# A charge of 2 C is at the origin. How much energy would be applied to or released from a  3 C charge if it is moved from  ( -4, 6 )  to ( 7 , -4 ) ?

Jun 5, 2018

$= - 0.7895$ $G J$

#### Explanation:

The potential energy can be given by:

$V \left(r\right) = \frac{{Q}_{1} {Q}_{2}}{4 \pi {\epsilon}_{0} r}$

Where $Q$ are the magnitudes of the charges and $r$ is the distance between the charges.

We already know that the charges (which are constant) are:

${Q}_{1} = 2 C$ and ${Q}_{2} = 3 C$ so we can plug these in to the top (ignoring units for now) to get:

$V \left(r\right) = \frac{6}{4 \pi {\epsilon}_{0} r} = \frac{3}{2 \pi {\epsilon}_{0} r}$.

We wish to see the energy difference in moving the $3 C$ charge from $\left(- 4 , 6\right)$ to $\left(7 , - 4\right)$.

So we need to find $r$ for both these cases (the scalar distance from the origin) which can be done by simple Pythagoras.

${r}_{1} = \sqrt{{\left(- 4\right)}^{2} + {6}^{2}} \approx 7.2111 m$
${r}_{2} = \sqrt{{7}^{2} + {\left(- 4\right)}^{2}} \approx 8.0623 m$

assuming the coordinates given are in metres.

As it is a repulsive force (same sign charges) and we are moving further away then energy is being released.

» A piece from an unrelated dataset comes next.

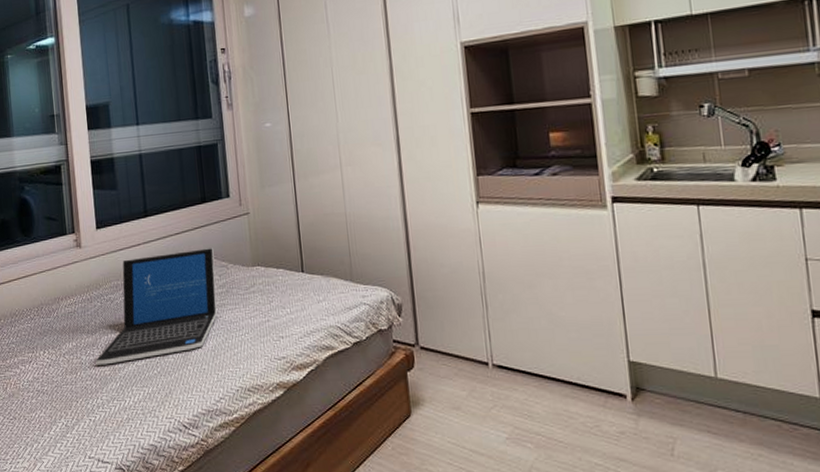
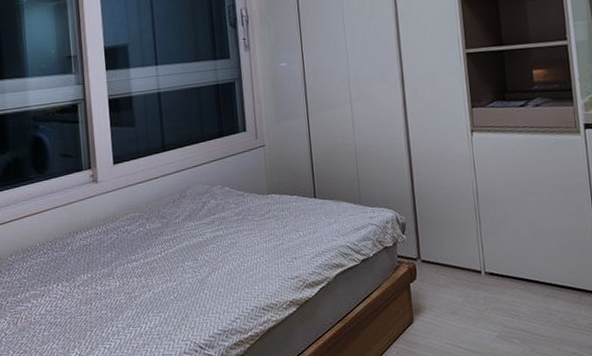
laptop: present [95,248,217,365] -> none [111,179,233,295]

To calculate how much we simply need:

$\Delta V = V \left({r}_{2}\right) - V \left({r}_{1}\right)$
$= \frac{3}{2 \pi {\epsilon}_{0} \times 8.0623} - \frac{3}{2 \pi {\epsilon}_{0} \times 7.2111}$

$= 6.6887 \times {10}^{9} - 7.4783 \times {10}^{9}$

$= - 7.895 \times {10}^{8} J$

$= - 0.7895$ $G J$